This repository consists of a collection of preprocessed datasets for training models and pretrained models to generate paraphrases.

Datasets

Each dataset has a README that describes the dataset, its source and preprocessed format. The datasets are stored in the datasets directory.

Dataset Type File Name
TaPaCo Original tapaco_huggingface.csv
TaPaCo Preprocessed tapaco_paraphrases_dataset.csv

Pretrained models

List of models trained on various datasets for paraphrase generation.

Model Dataset Location
t5-small tapaco huggingface
t5-small Quora Question Pairs huggingface
t5-base tapaco huggingface

Model Training

Examples for training models on the datasets can be found in the examples directory.

T5 model usage example

Install dependencies using:

pip install transformers sentencepiece

Usage

from transformers import T5ForConditionalGeneration, T5Tokenizer

tokenizer = T5Tokenizer.from_pretrained("hetpandya/t5-small-tapaco")
model = T5ForConditionalGeneration.from_pretrained("hetpandya/t5-small-tapaco")

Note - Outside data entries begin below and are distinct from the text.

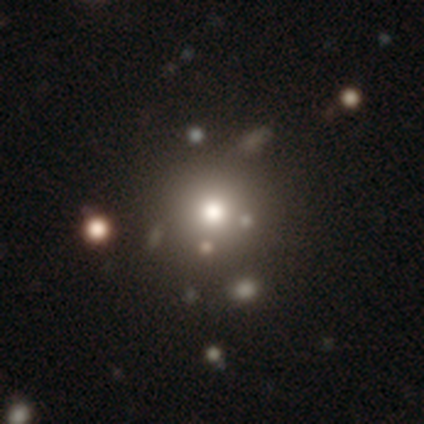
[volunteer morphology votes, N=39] A smooth galaxy with no disk features (54%) that is round (95%). Merging: none (80%).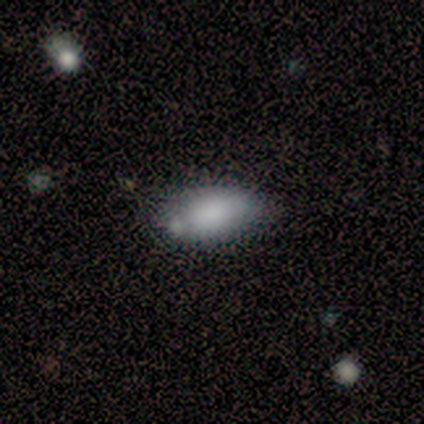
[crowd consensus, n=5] smooth-or-featured: smooth: 100% | featured or disk: 0% | star or artifact: 0%
  how-rounded: in between: 100% | round: 0% | cigar-shaped: 0%
  merging: none: 80% | minor disturbance: 20% | major disturbance: 0% | merger: 0%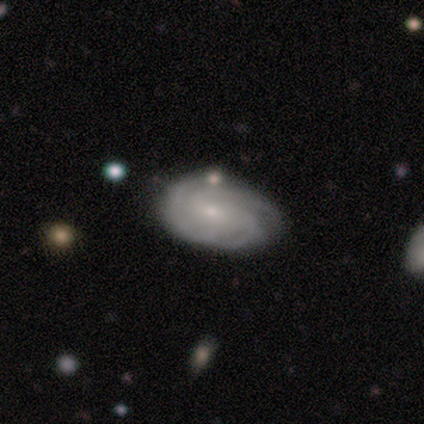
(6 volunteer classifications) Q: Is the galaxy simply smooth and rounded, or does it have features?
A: featured or disk — 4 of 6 (67%).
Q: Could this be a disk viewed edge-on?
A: no — 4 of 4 (100%).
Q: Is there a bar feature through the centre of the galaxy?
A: no — 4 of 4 (100%).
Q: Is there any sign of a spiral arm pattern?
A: yes — 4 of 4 (100%).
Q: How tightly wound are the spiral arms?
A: tight — 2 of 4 (50%, tied with medium).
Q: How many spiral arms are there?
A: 3 — 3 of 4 (75%).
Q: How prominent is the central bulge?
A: small — 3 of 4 (75%).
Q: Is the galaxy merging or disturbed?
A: none — 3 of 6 (50%).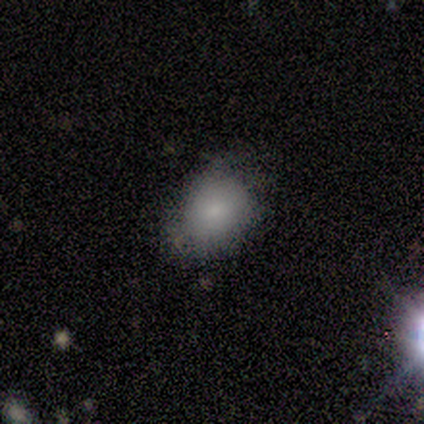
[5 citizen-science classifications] smooth-or-featured: smooth: 80% | featured or disk: 20% | star or artifact: 0%
  how-rounded: in between: 75% | round: 25% | cigar-shaped: 0%
  merging: none: 40% (tied) | minor disturbance: 40% (tied) | major disturbance: 20% | merger: 0%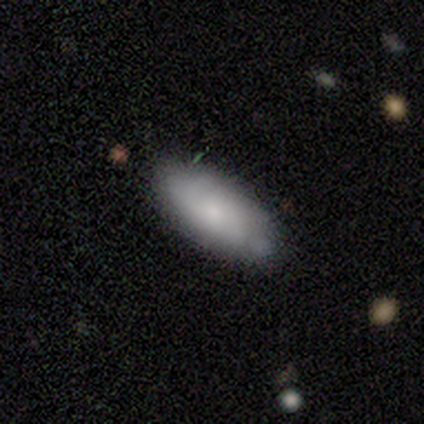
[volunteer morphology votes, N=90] Smooth or featured? 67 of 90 (74%) said smooth. How rounded? 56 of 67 (84%) said in between. Merging? 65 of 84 (77%) said none.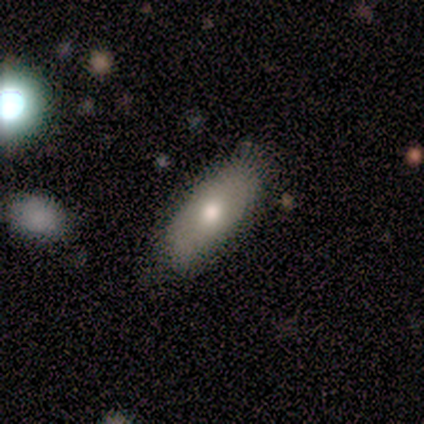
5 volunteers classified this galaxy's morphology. Smooth or featured?
  - featured or disk: 60% *
  - smooth: 40%
  - star or artifact: 0%
Edge-on disk?
  - yes: 67% *
  - no: 33%
Edge-on bulge?
  - rounded: 100% *
  - boxy: 0%
  - none: 0%
Merging?
  - none: 80% *
  - minor disturbance: 20%
  - major disturbance: 0%
  - merger: 0%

def get_paraphrases(sentence, prefix="paraphrase: ", n_predictions=5, top_k=120, max_length=256,device="cpu"):
        text = prefix + sentence + " </s>"
        encoding = tokenizer.encode_plus(
            text, pad_to_max_length=True, return_tensors="pt"
        )
        input_ids, attention_masks = encoding["input_ids"].to(device), encoding[
            "attention_mask"
        ].to(device)

        model_output = model.generate(
            input_ids=input_ids,
            attention_mask=attention_masks,
            do_sample=True,
            max_length=max_length,
            top_k=top_k,
            top_p=0.98,
            early_stopping=True,
            num_return_sequences=n_predictions,
        )

        outputs = []
        for output in model_output:
            generated_sent = tokenizer.decode(
                output, skip_special_tokens=True, clean_up_tokenization_spaces=True
            )
            if (
                generated_sent.lower() != sentence.lower()
                and generated_sent not in outputs
            ):
                outputs.append(generated_sent)
        return outputs

paraphrases = get_paraphrases("The house will be cleaned by me every Saturday.")

for sent in paraphrases:
  print(sent)

Output

The house is cleaned every Saturday by me.
The house will be cleaned on Saturday.
I will clean the house every Saturday.
I get the house cleaned every Saturday.
I will clean this house every Saturday.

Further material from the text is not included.